«La Divine Illusion» : l’art pour se révolter

Antoine Aubert, Échos Montréal, Montréal, décembre 2015

Les louanges entendues au Festival Shaw, en Ontario, où la pièce a été créée cet été, disaient vrai. La Divine illusion, écrite par Michel Marc Bouchard et présentée au Théâtre du Nouveau Monde du 10 novembre au 10 décembre, constitue sans aucun doute l’un des grands moments culturels de l’année à Montréal.

L’auteur des « Feluettes » s’est inspiré d’une histoire vraie et rocambolesque : la venue à Québec, en décembre 1905, de Sarah Bernhardt et de sa troupe. L’arrivée de la plus grande comédienne au monde, extraordinaire de talent et d’excentricité, surnommée la «Divine», avait tout pour bouleverser une capitale prise dans l’étau du conservatisme religieux.

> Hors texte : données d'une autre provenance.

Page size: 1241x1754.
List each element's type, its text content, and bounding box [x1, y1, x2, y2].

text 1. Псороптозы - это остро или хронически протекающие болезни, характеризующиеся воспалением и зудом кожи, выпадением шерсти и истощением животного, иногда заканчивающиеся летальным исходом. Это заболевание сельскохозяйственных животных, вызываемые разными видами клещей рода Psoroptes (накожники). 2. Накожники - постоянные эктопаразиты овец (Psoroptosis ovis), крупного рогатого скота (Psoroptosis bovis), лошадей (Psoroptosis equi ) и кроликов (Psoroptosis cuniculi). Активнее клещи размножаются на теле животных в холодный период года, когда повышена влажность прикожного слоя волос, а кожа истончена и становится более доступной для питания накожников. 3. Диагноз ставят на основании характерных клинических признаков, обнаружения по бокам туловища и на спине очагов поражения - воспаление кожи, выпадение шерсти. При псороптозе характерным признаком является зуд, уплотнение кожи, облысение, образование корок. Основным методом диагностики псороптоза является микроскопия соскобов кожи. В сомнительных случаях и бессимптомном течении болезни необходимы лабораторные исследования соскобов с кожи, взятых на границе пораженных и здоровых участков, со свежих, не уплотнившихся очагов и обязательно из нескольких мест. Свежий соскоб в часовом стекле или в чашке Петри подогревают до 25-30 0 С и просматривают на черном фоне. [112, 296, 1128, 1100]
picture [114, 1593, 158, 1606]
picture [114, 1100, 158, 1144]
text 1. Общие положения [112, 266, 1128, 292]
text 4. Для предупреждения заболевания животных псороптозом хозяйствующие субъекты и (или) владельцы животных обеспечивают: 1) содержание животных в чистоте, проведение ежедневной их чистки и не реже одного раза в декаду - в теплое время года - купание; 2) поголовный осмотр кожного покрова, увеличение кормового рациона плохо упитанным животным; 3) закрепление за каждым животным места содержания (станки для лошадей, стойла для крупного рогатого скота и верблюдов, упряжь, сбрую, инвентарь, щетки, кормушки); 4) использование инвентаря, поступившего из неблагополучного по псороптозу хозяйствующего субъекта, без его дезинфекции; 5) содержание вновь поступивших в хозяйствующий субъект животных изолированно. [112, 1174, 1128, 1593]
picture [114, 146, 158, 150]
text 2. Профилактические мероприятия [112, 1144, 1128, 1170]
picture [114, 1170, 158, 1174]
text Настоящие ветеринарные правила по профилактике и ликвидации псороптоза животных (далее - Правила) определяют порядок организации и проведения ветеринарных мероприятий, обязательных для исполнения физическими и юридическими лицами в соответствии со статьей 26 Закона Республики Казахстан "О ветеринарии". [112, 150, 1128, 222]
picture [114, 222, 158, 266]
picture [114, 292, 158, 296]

Sur scène, l’événement met dans tous ses états le jeune Michaud (joué par Simon Beaulé-Bulman), jeune séminariste issu de la bourgeoise. Ses études pour devenir prêtre se heurtent à sa passion ardente pour le théâtre. Les quelques jours passés par l’actrice à Québec changent sa vie, lui qui se retrouve obligé de choisir entre l’art personnifié par son idole (Anne-Marie Cadieux) et le dogme incarné par un archevêque de Québec décidé à interdire la pièce de Bernhardt, jugée contraire aux bonnes mœurs.

 

Formidable Anne-Marie Cadieux

 

À cela s’ajoute l’irruption d’un nouvel étudiant (Mikhaïl Ahoodja), venu d’un milieu pauvre où sa mère, son jeune frère et d’autres enfants sont exploités dans une fabrique de chaussures, Il est également entouré d’un mystère qui, en s’effritant, révèle peu à peu le visage sombre de la hiérarchie catholique.

En mettant la lumière sur trois pouvoirs – l’art, la religion, le monde du travail –, Michel Marc Bouchard prenait le risque de vouloir trop en dire et de s’éparpiller. La finesse et l’intelligence de l’écriture, servies par la mise en scène inspirée de Serge Denoncourt, font au contraire de ce portrait de Québec au début du 19e siècle une incontestable réussite.

Le propos est d’autant plus fort qu’il nous ramène forcément en 2015. 2015, où l’obscurantisme religieux continue de faire les manchettes; 2015, où les vêtements des plus grandes marques sont fabriqués par des enfants au péril de leur vie; 2015 où des artistes réussissent encore à faire souffler un vent de révolte.

Michel Marc Bouchard est l’un d’entre eux, tout comme ses acteurs, à commencer par la brillante Anne-Marie Cadieux. On ne se lasse pas de sa Sarah Bernhardt capable de faire hurler de rire lorsqu’elle imite l’accent québécois, mais tout aussi puissante lorsqu’il s’agit de faire réfléchir sur le rôle essentiel de l’art dans la société.